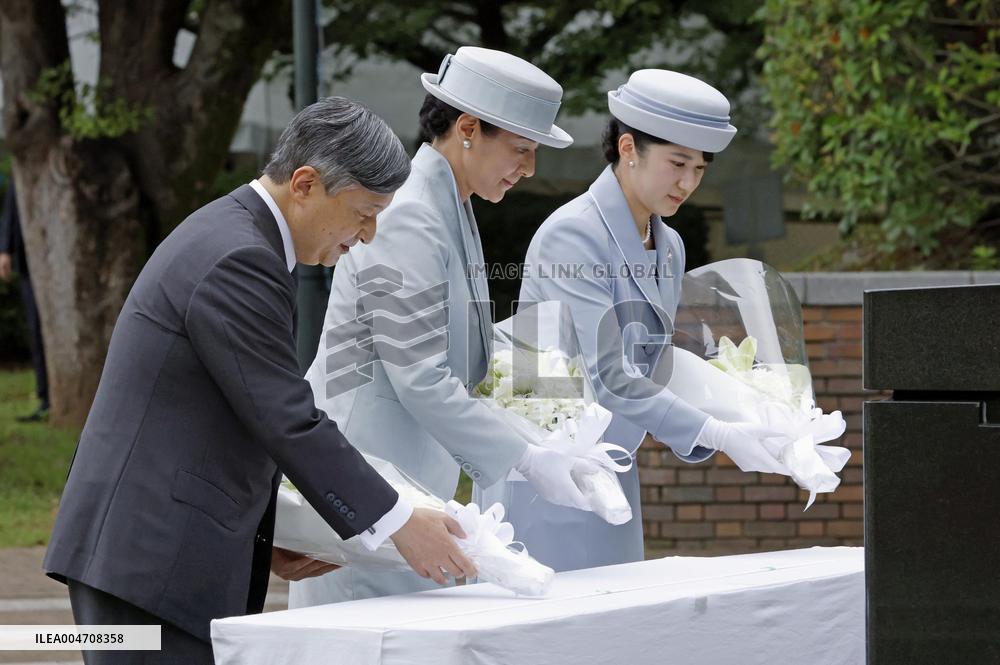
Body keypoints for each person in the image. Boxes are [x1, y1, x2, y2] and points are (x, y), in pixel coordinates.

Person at [43, 97, 476, 664]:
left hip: (150, 556)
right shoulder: (239, 258)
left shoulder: (242, 238)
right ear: (304, 184)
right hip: (147, 565)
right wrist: (397, 522)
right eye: (364, 213)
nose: (367, 235)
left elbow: (233, 414)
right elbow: (287, 418)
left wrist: (269, 538)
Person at [289, 47, 590, 607]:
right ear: (468, 128)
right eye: (522, 150)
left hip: (404, 476)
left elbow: (463, 341)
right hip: (366, 473)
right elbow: (420, 374)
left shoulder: (451, 203)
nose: (529, 169)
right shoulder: (412, 211)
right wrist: (527, 457)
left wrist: (556, 392)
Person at [480, 69, 785, 572]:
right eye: (677, 163)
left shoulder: (670, 244)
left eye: (701, 169)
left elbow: (655, 363)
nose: (688, 183)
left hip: (615, 466)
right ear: (627, 149)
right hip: (549, 474)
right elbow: (610, 375)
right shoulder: (572, 236)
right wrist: (716, 432)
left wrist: (743, 411)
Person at [0, 176, 50, 421]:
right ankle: (45, 397)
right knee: (36, 330)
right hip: (28, 264)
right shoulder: (21, 170)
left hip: (54, 262)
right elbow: (11, 208)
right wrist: (5, 249)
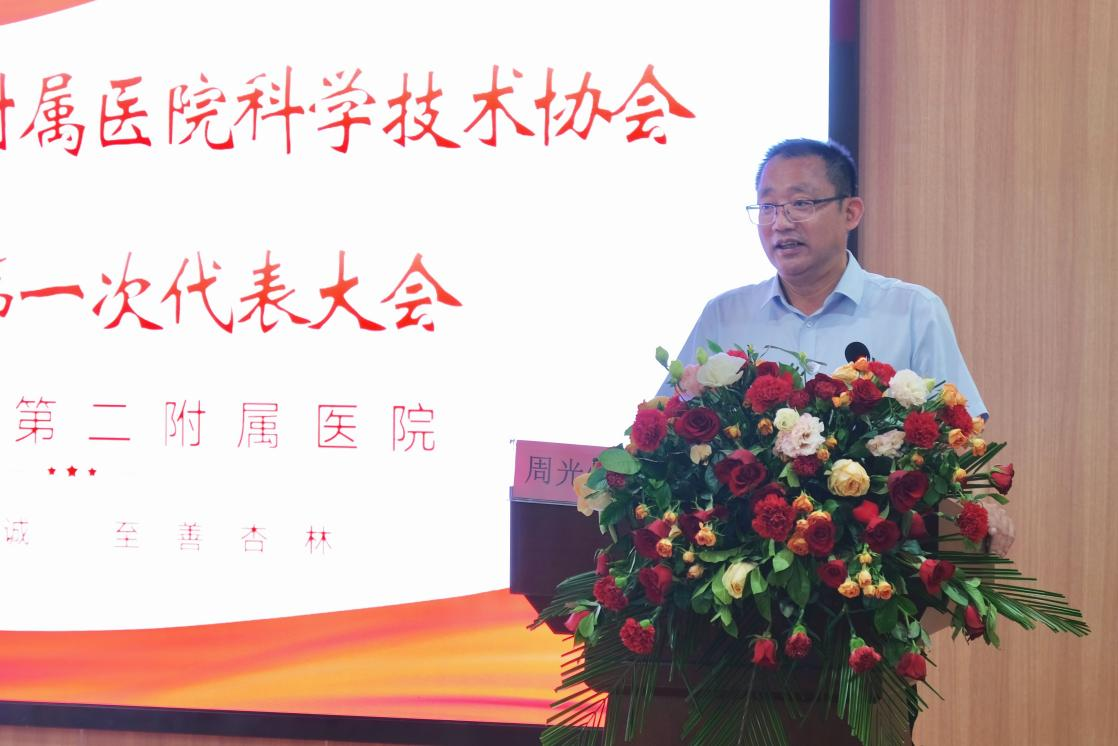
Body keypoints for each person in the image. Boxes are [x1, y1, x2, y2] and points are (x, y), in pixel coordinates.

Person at [661, 138, 1012, 555]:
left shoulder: (913, 311)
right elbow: (666, 426)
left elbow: (960, 433)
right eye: (768, 206)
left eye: (800, 204)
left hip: (875, 560)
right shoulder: (724, 315)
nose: (780, 223)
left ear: (851, 212)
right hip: (745, 557)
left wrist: (981, 502)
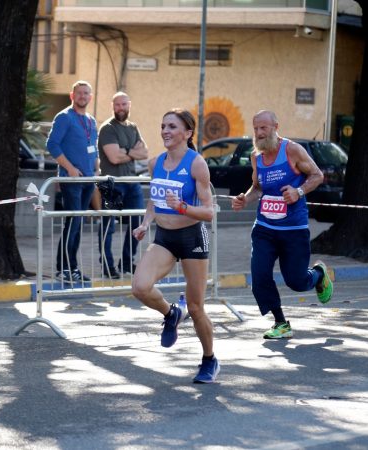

━━━━

- **WHAT YOU HAVE TO DO**
Word for word, reproduce all the data, but not the pictures.

- **TASK ANSWER**
Body keypoints for each person in the image. Boxes are [x1, y1, x2, y2] and points are (x, y), in pixel coordinates.

Person at [43, 97, 476, 664]:
left hip: (150, 556)
right shoulder: (239, 258)
left shoulder: (242, 238)
right ear: (304, 184)
right hip: (147, 565)
right wrist: (397, 522)
right eye: (364, 213)
nose: (367, 235)
left elbow: (233, 414)
right elbow: (287, 418)
left wrist: (269, 538)
Person at [289, 47, 590, 607]:
right ear: (468, 128)
right eye: (522, 150)
left hip: (404, 476)
left elbow: (463, 341)
right hip: (366, 473)
right elbow: (420, 374)
left shoulder: (451, 203)
nose: (529, 169)
right shoulder: (412, 211)
right wrist: (527, 457)
left wrist: (556, 392)
Person at [480, 69, 785, 572]:
right eye: (677, 163)
left shoulder: (670, 244)
left eye: (701, 169)
left elbow: (655, 363)
nose: (688, 183)
left hip: (615, 466)
right ear: (627, 149)
right hip: (549, 474)
right elbow: (610, 375)
right shoulder: (572, 236)
right wrist: (716, 432)
left wrist: (743, 411)
Person at [0, 176, 50, 421]:
right ankle: (45, 397)
right knee: (36, 330)
right hip: (28, 264)
right shoulder: (21, 170)
left hip: (54, 262)
right elbow: (11, 208)
right wrist: (5, 249)
Body keypoints for each person in the image. Boxes are [x1, y1, x2, y2] and points are (x, y), in pixel coordinates.

Person at [661, 138, 1012, 555]:
left shoulder: (913, 311)
right elbow: (666, 426)
left elbow: (960, 433)
right eye: (768, 206)
left eye: (800, 204)
left hip: (875, 560)
right shoulder: (724, 315)
nose: (780, 223)
left ear: (851, 212)
right hip: (745, 557)
left wrist: (981, 502)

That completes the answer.